** Assignment **
Return, in full, every line in the items below that contains the string "highest". Case counts, so match capitalization exactly.

** Source material **
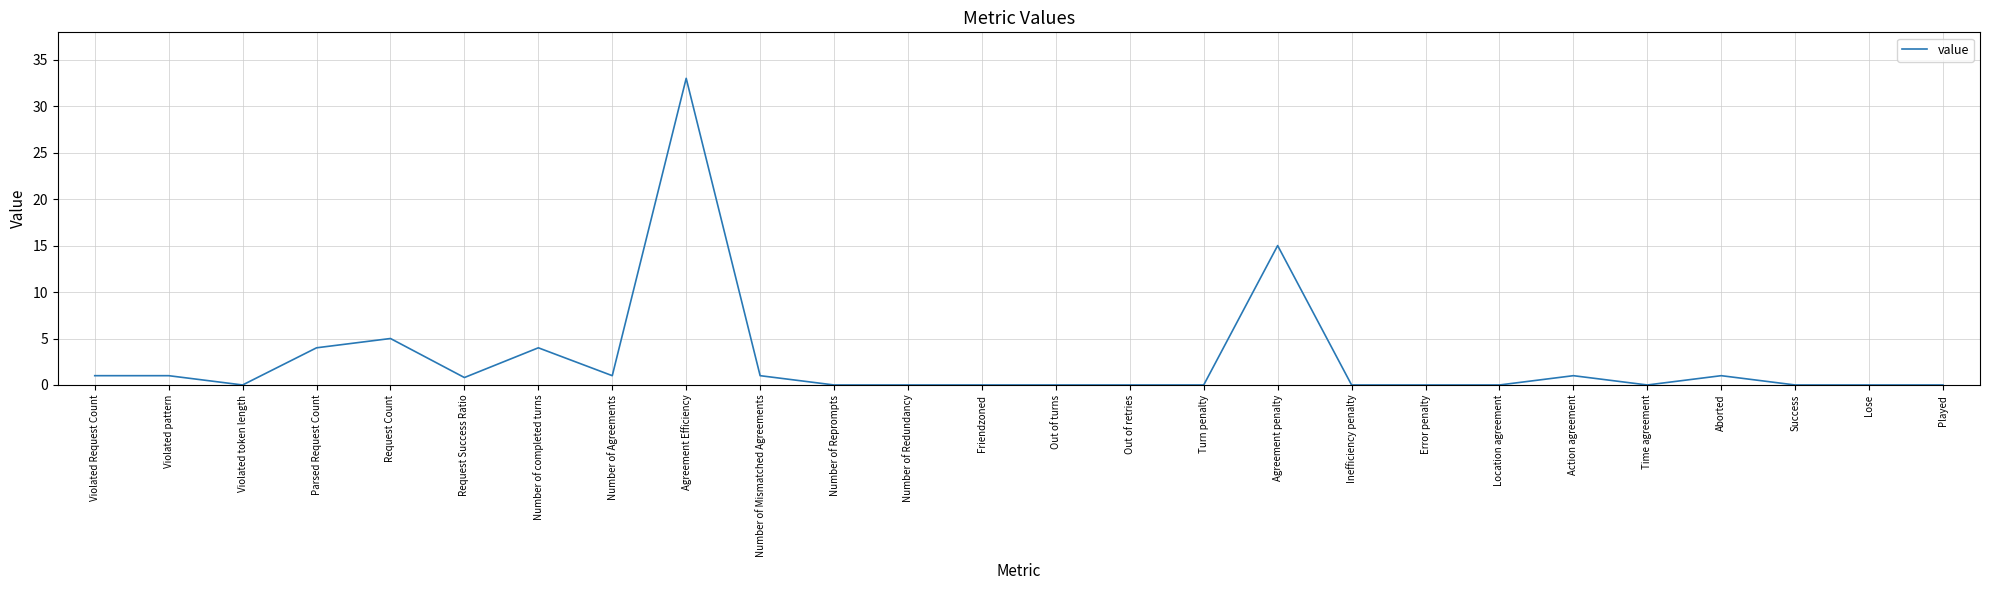

The chart shows a value of 0.0 at Error penalty. True or false?

True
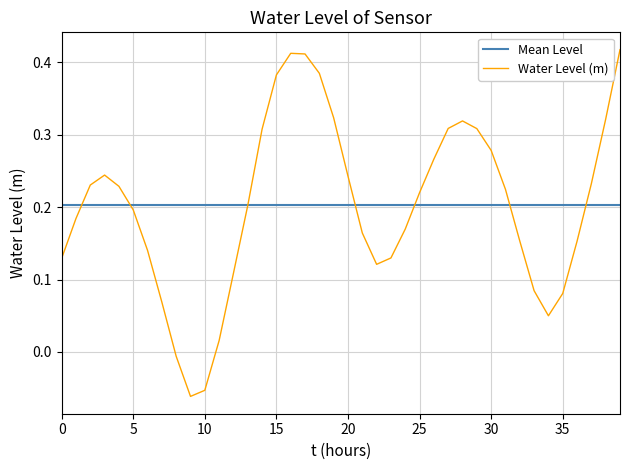

List the series in order of their peak value, highest first.

Water Level (m), Mean Level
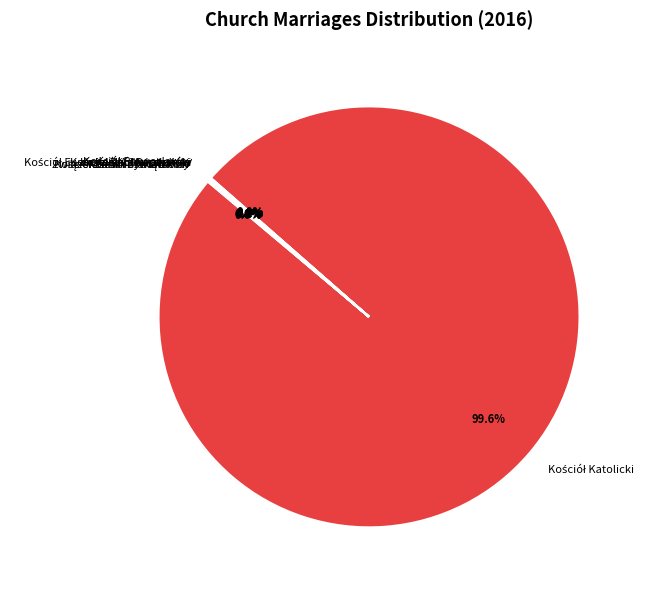

Rank the categories by value from highest to lowest.

Kościół Katolicki, Kościół Polskokatolicki, Kościół Ewangelicko-Augsburski, Kościół Zielonoświątkowy, Związek Gmin Wyznaniowych Żydowskich, Polski Autokefaliczny Kościół Prawosławny, Kościół Adwentystów Dnia Siódmego, Kościół Starokatolicki Mariawitów, Kościół Chrześcijan Baptystów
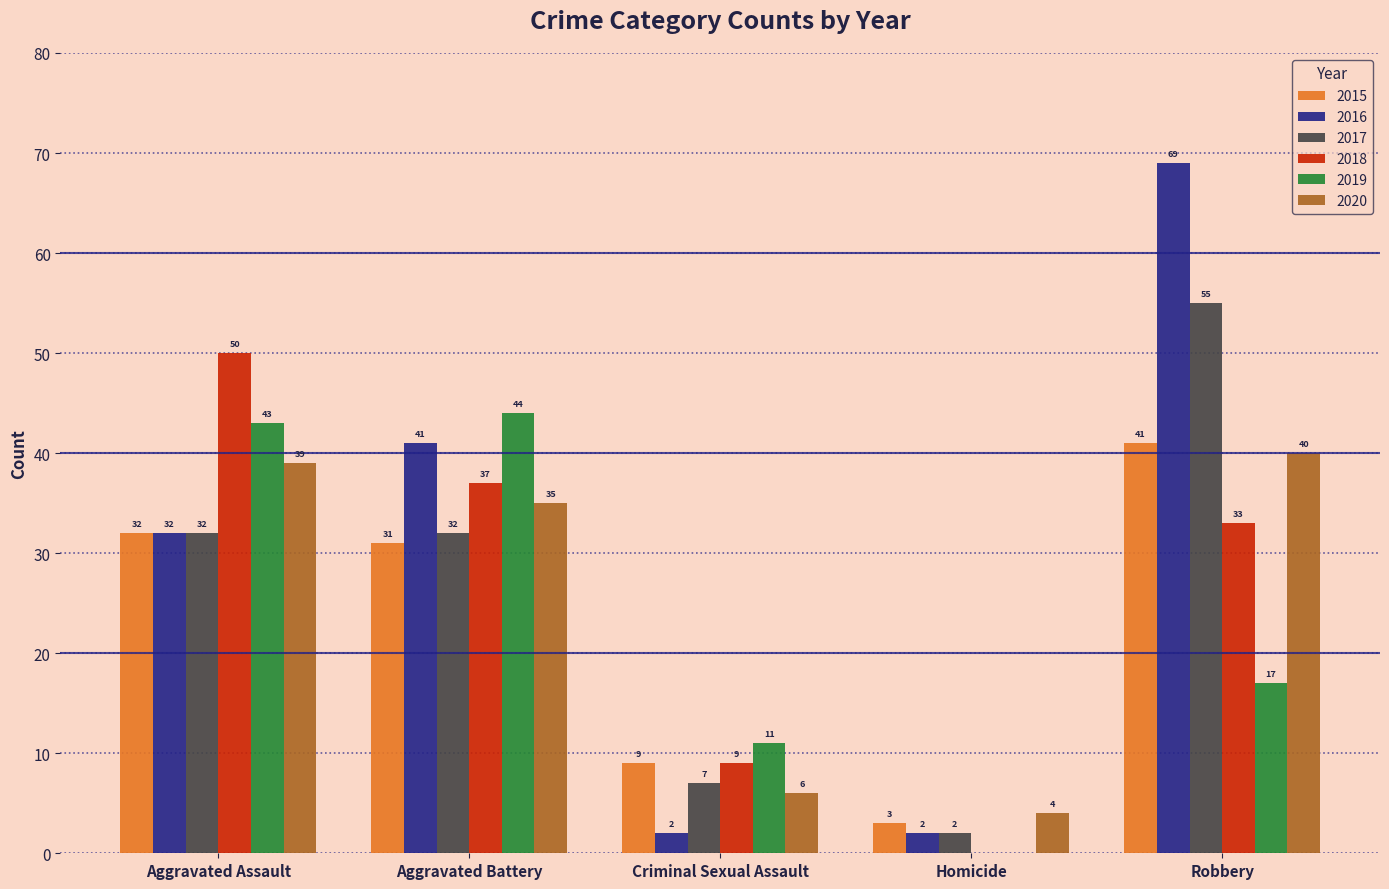

At which label is 2015 closest to 22?

Aggravated Battery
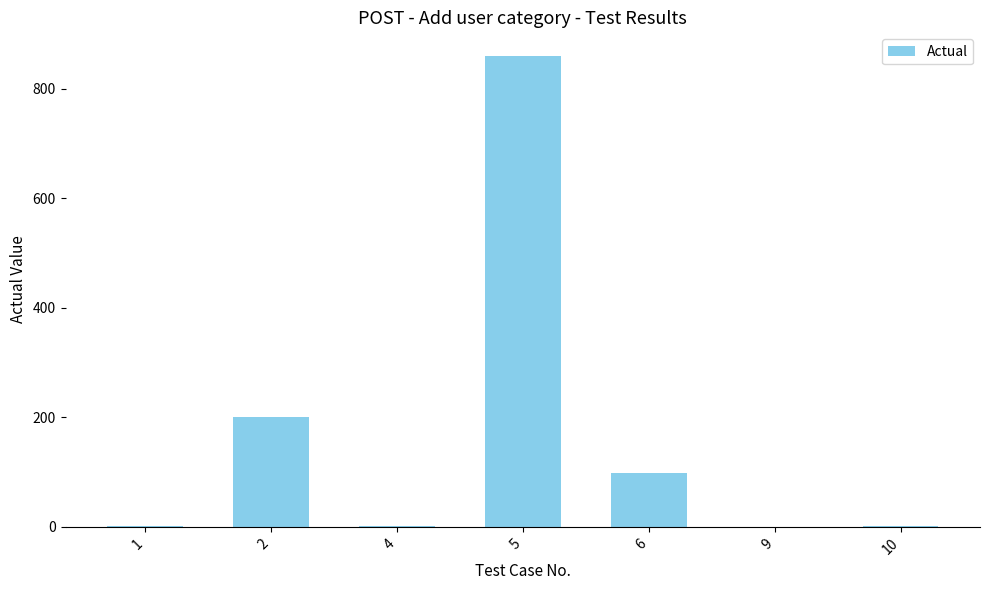

Which category has the highest value across all series?

5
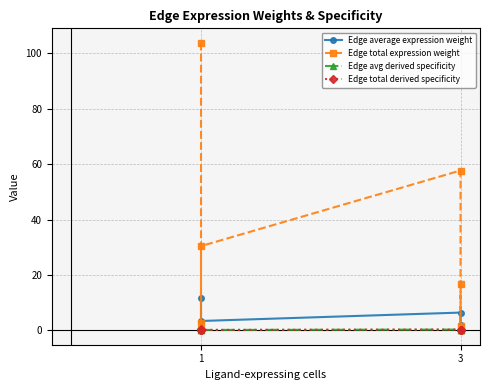

In Edge average expression weight, how many points are higher than both neighbors (excluding endpoints)?

1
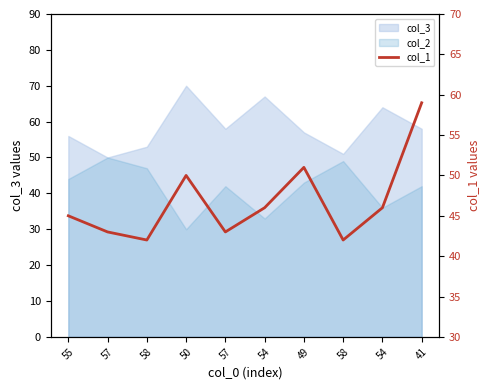

Which has a higher value, 57 or 58?

57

** Finished task **
List the series in order of their peak value, highest first.
Rank the categories by value from highest to lowest.
Which category has the highest value across all series?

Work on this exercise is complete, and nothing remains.